TEXT SEGMENT: Begin

We also found that a smooth function of patient age significantly predicted opioid administration and ROE. The likelihood of opioid administration rose as a function of age, leveling out around age 11. ROE seemed to level out later, increasing steadily until the late teens. The general age trends are not unexpected - opioids are administered more often and at higher doses in older children and adolescents [18,19].

Our findings identified that patients undergoing surgical treatment in an inpatient or observation unit were less likely to be administered opioids compared to those in an ambulatory setting. The differences in likelihood of opioid utilization may indicate different perioperative pain management protocols being used in these facilities. In a healthy patient, pain control may be prioritized over opioid stewardship, and alternative regimens may less commonly be implemented. Nevertheless, our findings suggest re-examination of opioid utilization practices in ambulatory ACL surgery may be warranted.

TEXT SEGMENT: End
MATERIAL SHOWN: Begin

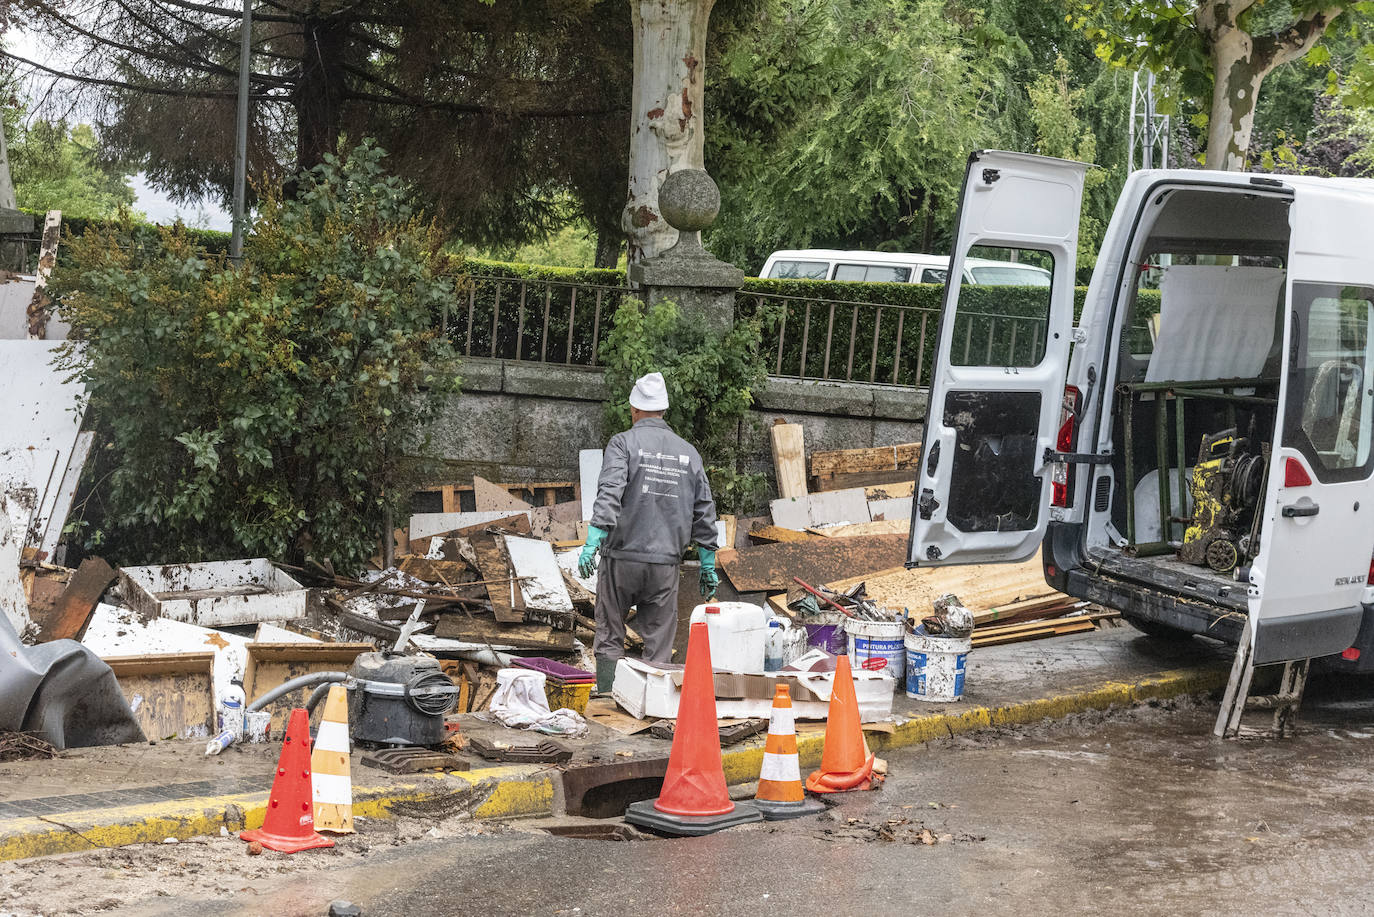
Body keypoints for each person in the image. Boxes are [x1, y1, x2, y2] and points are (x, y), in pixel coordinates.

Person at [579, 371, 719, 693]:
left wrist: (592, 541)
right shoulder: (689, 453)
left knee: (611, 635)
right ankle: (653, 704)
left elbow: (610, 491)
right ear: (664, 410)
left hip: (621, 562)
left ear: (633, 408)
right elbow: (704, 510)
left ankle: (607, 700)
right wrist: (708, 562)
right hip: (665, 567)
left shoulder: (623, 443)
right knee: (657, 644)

MATERIAL SHOWN: End
MATERIAL SHOWN: Begin

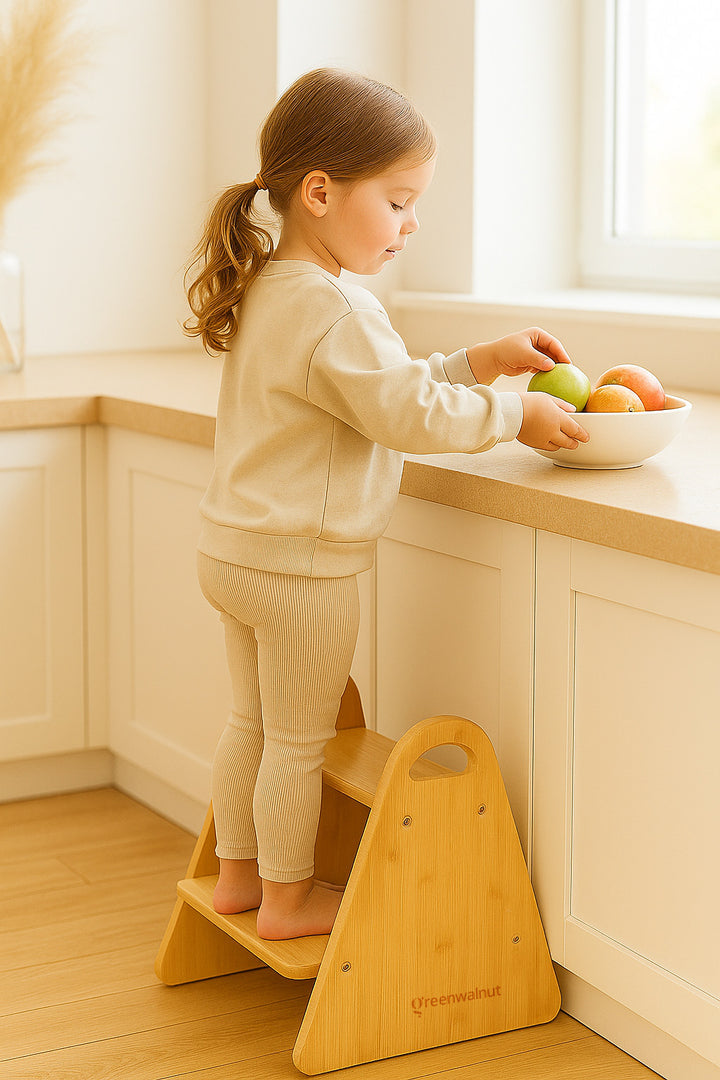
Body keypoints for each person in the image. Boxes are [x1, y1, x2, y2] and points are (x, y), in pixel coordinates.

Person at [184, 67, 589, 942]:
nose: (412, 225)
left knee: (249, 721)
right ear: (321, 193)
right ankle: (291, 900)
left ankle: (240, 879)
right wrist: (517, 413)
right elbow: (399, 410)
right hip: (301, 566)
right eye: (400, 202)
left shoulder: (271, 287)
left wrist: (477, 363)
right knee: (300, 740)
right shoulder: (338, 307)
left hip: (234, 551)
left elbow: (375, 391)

MATERIAL SHOWN: End

Retype the stretch of the passage on pediatric opioid administration from "We also found" through "children and adolescents [18,19].", word for word.

We also found that a smooth function of patient age significantly predicted opioid administration and ROE. The likelihood of opioid administration rose as a function of age, leveling out around age 11. ROE seemed to level out later, increasing steadily until the late teens. The general age trends are not unexpected - opioids are administered more often and at higher doses in older children and adolescents [18,19].